# [PROBLEM STATEMENT]
Line count for "Instrument": state how many lines of the data below include it, and output nothing more.

# [EXTRACTED ENTRIES]
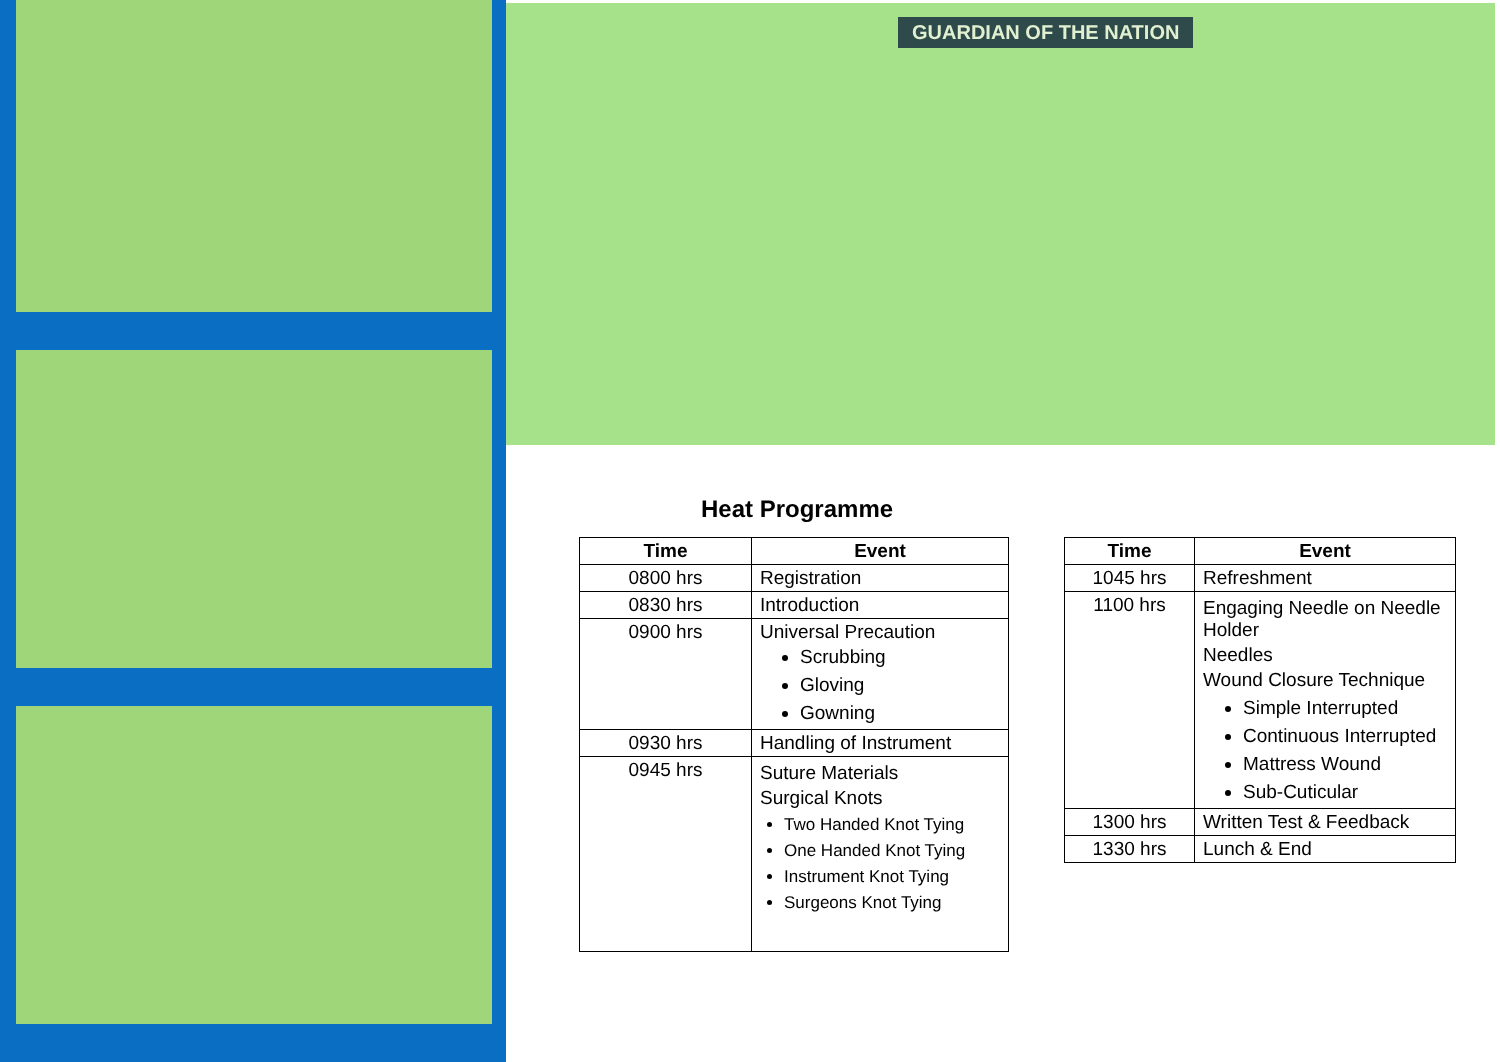GUARDIAN OF THE NATION
Heat Programme
| Time | Event |
| --- | --- |
| 0800 hrs | Registration |
| 0830 hrs | Introduction |
| 0900 hrs | Universal Precaution Scrubbing Gloving Gowning |
| 0930 hrs | Handling of Instrument |
| 0945 hrs | Suture Materials Surgical Knots Two Handed Knot Tying One Handed Knot Tying Instrument Knot Tying Surgeons Knot Tying |
| Time | Event |
| --- | --- |
| 1045 hrs | Refreshment |
| 1100 hrs | Engaging Needle on Needle Holder Needles Wound Closure Technique Simple Interrupted Continuous Interrupted Mattress Wound Sub-Cuticular |
| 1300 hrs | Written Test & Feedback |
| 1330 hrs | Lunch & End |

# [ANSWER SECTION]
2